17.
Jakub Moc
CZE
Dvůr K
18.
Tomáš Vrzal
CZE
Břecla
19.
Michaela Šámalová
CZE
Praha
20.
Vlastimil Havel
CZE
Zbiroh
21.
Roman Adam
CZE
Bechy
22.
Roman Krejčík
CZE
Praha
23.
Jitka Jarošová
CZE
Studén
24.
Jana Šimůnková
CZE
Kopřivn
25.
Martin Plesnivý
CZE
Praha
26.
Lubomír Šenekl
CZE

+-------+

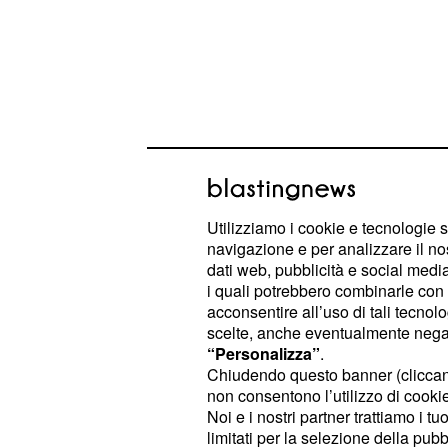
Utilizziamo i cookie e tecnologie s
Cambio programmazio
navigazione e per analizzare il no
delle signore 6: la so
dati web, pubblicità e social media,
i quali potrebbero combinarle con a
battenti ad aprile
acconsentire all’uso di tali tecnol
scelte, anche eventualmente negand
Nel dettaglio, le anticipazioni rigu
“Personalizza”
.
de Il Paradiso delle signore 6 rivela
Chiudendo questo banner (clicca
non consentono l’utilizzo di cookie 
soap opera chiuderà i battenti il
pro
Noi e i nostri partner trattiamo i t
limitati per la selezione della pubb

+-------+

▶ TASK TO COMPLETE
State how many lines in the material contain the word "cookie", where case counts. Reply with the number only.

▶ RESULT
2